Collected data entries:

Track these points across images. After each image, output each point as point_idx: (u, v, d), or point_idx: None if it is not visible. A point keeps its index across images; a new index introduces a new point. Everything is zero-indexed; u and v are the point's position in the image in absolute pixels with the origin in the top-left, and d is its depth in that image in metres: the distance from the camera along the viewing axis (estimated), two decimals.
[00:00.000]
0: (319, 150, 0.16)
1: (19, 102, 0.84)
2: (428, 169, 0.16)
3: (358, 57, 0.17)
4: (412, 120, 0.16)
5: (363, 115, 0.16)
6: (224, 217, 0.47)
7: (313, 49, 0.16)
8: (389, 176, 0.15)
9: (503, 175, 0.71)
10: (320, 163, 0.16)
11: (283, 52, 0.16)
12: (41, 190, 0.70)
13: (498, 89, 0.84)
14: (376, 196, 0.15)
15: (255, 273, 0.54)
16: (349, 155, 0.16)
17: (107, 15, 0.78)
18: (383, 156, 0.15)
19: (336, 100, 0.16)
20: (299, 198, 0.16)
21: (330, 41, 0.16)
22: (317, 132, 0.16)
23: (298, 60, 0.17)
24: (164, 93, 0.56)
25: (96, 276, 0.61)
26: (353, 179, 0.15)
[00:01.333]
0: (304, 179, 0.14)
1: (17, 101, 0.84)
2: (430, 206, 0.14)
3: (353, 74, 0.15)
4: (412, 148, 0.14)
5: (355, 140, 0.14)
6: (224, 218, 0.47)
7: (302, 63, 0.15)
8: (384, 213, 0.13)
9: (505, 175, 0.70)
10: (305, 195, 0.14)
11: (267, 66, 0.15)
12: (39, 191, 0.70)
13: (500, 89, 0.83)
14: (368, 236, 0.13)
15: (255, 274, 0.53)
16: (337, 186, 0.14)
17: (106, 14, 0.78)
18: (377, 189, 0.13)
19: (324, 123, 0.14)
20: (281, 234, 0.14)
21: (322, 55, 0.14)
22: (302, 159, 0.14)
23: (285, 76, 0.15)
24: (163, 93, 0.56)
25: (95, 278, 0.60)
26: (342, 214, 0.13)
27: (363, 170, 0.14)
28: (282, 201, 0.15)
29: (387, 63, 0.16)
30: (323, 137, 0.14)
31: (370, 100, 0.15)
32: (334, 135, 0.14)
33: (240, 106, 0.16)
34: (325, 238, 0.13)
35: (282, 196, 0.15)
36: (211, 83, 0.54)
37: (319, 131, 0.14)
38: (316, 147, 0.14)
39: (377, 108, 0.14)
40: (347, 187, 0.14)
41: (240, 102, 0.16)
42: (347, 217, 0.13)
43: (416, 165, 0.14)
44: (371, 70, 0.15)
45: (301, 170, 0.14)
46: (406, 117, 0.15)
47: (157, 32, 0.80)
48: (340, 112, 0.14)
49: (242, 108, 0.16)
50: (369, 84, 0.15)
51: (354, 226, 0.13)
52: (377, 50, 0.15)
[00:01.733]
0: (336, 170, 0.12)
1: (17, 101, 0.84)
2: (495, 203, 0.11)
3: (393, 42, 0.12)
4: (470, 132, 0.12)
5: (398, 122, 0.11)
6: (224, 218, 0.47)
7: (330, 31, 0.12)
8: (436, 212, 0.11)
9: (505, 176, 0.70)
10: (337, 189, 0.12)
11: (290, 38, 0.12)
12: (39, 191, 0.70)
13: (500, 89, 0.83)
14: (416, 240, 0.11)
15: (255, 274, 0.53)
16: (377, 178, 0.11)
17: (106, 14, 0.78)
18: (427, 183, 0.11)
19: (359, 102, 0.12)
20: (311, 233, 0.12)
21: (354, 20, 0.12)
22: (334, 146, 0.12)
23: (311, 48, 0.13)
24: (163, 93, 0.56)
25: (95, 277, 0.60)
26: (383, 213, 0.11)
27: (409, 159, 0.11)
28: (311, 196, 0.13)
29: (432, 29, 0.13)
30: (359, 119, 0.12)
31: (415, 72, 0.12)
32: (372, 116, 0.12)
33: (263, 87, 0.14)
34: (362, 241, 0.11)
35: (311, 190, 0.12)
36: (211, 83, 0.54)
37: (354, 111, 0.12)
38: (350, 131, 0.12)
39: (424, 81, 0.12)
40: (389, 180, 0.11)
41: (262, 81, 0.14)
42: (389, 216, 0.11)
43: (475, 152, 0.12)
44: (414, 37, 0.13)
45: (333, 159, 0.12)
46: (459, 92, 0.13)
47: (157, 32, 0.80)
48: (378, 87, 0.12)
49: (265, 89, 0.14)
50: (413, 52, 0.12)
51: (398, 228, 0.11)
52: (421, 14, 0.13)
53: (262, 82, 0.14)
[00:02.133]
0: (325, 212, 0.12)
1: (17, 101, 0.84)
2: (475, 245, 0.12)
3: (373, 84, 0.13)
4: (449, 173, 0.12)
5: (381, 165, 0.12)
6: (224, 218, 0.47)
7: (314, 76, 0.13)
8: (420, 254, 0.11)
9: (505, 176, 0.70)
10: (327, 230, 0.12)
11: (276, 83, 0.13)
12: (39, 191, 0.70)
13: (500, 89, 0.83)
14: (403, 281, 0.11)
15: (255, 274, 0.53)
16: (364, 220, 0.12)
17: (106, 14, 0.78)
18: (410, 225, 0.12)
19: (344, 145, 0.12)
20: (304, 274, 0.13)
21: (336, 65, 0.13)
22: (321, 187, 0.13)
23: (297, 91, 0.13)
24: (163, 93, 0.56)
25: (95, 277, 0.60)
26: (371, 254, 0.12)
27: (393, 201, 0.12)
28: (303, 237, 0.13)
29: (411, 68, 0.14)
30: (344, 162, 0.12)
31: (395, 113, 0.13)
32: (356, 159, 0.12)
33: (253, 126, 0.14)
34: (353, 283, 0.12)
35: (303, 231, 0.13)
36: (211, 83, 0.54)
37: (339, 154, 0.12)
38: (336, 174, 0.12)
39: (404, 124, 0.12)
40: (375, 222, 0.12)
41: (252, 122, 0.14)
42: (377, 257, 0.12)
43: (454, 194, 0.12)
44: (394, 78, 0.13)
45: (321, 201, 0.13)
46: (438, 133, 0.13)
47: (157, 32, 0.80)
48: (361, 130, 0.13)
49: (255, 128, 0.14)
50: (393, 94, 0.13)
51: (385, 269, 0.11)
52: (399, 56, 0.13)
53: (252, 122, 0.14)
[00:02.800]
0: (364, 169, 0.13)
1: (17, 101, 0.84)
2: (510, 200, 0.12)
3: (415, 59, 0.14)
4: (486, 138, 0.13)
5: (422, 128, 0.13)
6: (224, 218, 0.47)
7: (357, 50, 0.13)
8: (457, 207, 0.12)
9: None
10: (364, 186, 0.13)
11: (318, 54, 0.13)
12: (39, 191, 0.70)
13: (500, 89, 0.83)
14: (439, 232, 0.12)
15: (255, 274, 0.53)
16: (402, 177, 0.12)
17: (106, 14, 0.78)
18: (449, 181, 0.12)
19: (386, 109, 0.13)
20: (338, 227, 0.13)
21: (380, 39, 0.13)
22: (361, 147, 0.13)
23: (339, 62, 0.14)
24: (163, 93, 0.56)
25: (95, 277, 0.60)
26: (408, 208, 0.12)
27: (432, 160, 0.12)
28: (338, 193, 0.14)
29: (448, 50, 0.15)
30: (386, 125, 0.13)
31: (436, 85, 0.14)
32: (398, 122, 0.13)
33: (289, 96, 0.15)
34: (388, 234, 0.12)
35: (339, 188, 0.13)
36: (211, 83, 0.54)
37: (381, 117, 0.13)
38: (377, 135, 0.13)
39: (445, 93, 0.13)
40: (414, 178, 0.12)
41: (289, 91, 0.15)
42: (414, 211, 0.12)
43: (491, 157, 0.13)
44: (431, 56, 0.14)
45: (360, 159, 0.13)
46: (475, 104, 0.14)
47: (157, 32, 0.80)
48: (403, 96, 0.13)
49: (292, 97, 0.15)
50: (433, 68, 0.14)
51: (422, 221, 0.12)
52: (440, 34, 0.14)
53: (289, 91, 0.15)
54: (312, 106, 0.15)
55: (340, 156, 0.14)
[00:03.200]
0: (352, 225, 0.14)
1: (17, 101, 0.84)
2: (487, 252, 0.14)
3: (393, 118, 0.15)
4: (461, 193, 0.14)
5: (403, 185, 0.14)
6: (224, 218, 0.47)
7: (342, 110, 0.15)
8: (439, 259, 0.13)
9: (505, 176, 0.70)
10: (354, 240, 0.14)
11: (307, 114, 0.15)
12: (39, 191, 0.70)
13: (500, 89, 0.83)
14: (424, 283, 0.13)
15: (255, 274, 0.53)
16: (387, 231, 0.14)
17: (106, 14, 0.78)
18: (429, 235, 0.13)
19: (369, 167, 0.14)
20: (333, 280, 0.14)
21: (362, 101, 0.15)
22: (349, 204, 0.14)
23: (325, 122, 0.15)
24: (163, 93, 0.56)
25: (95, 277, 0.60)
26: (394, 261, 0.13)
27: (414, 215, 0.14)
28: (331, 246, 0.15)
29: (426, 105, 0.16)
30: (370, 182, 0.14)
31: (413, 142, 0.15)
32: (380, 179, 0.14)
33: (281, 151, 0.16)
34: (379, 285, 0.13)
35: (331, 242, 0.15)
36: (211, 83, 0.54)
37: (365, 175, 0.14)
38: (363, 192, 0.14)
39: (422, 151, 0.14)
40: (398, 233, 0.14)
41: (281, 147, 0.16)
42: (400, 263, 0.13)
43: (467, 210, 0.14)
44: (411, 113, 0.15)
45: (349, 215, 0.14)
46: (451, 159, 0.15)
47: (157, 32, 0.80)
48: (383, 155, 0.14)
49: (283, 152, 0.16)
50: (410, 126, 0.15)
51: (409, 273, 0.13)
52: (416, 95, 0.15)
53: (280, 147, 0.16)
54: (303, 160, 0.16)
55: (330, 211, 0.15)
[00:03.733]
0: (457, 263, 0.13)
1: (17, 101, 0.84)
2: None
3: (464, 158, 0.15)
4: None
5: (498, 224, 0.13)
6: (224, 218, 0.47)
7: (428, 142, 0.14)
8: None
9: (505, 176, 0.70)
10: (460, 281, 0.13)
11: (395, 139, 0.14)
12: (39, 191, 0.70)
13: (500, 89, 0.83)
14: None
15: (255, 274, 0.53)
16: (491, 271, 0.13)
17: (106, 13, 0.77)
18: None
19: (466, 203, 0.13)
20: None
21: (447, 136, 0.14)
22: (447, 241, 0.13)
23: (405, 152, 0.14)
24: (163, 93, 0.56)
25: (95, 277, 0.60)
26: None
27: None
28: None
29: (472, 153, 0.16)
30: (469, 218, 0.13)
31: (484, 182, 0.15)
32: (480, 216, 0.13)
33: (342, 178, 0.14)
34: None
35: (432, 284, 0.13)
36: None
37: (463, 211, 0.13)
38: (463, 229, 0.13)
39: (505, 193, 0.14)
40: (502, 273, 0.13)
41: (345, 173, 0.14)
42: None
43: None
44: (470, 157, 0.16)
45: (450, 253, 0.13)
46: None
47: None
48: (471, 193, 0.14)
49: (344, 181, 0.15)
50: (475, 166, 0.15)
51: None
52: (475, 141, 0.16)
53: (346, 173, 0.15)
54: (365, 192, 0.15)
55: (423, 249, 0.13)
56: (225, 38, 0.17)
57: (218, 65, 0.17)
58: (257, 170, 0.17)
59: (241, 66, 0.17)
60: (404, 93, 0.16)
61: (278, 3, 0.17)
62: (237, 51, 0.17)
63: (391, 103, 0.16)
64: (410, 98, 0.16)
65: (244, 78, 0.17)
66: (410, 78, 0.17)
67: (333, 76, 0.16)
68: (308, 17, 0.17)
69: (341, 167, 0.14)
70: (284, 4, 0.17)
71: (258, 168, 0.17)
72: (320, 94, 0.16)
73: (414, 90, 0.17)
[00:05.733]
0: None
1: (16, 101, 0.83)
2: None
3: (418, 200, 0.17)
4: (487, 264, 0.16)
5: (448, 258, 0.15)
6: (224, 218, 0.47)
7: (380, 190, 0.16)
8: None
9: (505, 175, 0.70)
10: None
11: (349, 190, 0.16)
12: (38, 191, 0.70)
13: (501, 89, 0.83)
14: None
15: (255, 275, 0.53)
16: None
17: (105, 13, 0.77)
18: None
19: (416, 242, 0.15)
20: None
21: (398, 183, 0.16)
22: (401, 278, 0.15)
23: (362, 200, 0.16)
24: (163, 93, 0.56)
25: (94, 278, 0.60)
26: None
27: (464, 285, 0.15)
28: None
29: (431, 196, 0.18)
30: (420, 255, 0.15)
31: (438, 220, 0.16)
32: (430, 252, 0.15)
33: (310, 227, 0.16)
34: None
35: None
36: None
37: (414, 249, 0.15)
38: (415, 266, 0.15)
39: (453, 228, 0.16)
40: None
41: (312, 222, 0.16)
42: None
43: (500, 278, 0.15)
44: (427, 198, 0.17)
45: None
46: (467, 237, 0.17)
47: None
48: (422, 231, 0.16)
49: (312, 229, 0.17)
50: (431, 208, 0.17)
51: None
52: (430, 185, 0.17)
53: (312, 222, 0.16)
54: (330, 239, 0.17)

▶ **Prompt**:
From the records above, give again exactly the lines running from the line with "34: (325, 238, 0.13)" to the line with "52: (377, 50, 0.15)", inclusive.

▶ **Written solution**:
34: (325, 238, 0.13)
35: (282, 196, 0.15)
36: (211, 83, 0.54)
37: (319, 131, 0.14)
38: (316, 147, 0.14)
39: (377, 108, 0.14)
40: (347, 187, 0.14)
41: (240, 102, 0.16)
42: (347, 217, 0.13)
43: (416, 165, 0.14)
44: (371, 70, 0.15)
45: (301, 170, 0.14)
46: (406, 117, 0.15)
47: (157, 32, 0.80)
48: (340, 112, 0.14)
49: (242, 108, 0.16)
50: (369, 84, 0.15)
51: (354, 226, 0.13)
52: (377, 50, 0.15)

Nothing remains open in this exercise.